I havn't done this before... how would I go about doing it?

dee.dw
February 19th, 2006, 02:00 PM
Hm... if I think about it: Dynamically linking would be no advantage because under Linux you must use .so and under Windows .dll... So you can link them statically and get some two executables for Linux and Windows separatly.

This means write your code in wxWidgets as normal and compile them for Windows and then for Linux and burn this on CD. (Hm, but I don't know about architectures and kernel versions. So I don't know if one executable for all Linux-Distris is enough.)

@all: If I talk nonsense please correct me! I have never linked something dynamically. :)

Greetings, Dee

LordHunter317
February 19th, 2006, 02:01 PM
Hm... if I think about it: Dynamically linking would be no advantage because under Linux you must use .so and under Windows .dll... So you can link them statically and get some two executables for Linux and Windows separatly.Except that most code won't work correctly if linked statically.

Link them dynmically and ship the libraries. Not hard. VMware does this, for example.

Kimm
February 19th, 2006, 02:04 PM
The app was acctually not intended to run in Linux, only windows, for the simple reason that Linux users are usualy more experianced then windows users and since Linux has no CD autorun feature.

dee.dw
February 19th, 2006, 02:40 PM
@LordHunter: What do you mean with "won't work correctly" exactly?

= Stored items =
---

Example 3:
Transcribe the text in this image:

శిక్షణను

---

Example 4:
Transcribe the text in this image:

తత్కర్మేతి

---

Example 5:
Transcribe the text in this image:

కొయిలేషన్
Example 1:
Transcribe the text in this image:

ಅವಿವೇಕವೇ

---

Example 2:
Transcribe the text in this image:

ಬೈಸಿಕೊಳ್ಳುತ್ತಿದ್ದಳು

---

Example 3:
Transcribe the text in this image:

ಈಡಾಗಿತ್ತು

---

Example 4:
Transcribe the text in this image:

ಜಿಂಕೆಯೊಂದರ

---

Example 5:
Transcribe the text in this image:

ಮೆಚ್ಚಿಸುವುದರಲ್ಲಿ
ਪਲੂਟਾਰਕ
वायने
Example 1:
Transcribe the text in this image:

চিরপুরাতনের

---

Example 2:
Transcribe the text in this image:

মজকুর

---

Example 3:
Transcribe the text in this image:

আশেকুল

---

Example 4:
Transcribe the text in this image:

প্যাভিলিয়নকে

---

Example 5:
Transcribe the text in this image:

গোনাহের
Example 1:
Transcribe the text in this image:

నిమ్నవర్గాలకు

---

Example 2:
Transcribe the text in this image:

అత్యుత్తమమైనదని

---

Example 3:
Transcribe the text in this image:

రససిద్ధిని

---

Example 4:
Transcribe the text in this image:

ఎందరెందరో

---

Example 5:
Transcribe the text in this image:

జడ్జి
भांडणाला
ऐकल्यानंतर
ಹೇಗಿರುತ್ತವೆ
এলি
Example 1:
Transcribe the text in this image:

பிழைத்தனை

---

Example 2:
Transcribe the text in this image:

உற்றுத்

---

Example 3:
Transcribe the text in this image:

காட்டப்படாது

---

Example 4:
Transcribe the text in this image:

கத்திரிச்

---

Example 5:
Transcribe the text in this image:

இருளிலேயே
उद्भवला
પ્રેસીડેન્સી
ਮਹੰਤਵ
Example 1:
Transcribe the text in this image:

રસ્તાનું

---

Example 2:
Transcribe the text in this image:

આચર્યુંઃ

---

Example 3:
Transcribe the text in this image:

= EXERCISE BRIEF =
Please copy the full forum thread above about static and dynamic linking, word for word.

= RESPONSE AREA =
I havn't done this before... how would I go about doing it?

dee.dw
February 19th, 2006, 02:00 PM
Hm... if I think about it: Dynamically linking would be no advantage because under Linux you must use .so and under Windows .dll... So you can link them statically and get some two executables for Linux and Windows separatly.

This means write your code in wxWidgets as normal and compile them for Windows and then for Linux and burn this on CD. (Hm, but I don't know about architectures and kernel versions. So I don't know if one executable for all Linux-Distris is enough.)

@all: If I talk nonsense please correct me! I have never linked something dynamically. :)

Greetings, Dee

LordHunter317
February 19th, 2006, 02:01 PM
Hm... if I think about it: Dynamically linking would be no advantage because under Linux you must use .so and under Windows .dll... So you can link them statically and get some two executables for Linux and Windows separatly.Except that most code won't work correctly if linked statically.

Link them dynmically and ship the libraries. Not hard. VMware does this, for example.

Kimm
February 19th, 2006, 02:04 PM
The app was acctually not intended to run in Linux, only windows, for the simple reason that Linux users are usualy more experianced then windows users and since Linux has no CD autorun feature.

dee.dw
February 19th, 2006, 02:40 PM
@LordHunter: What do you mean with "won't work correctly" exactly?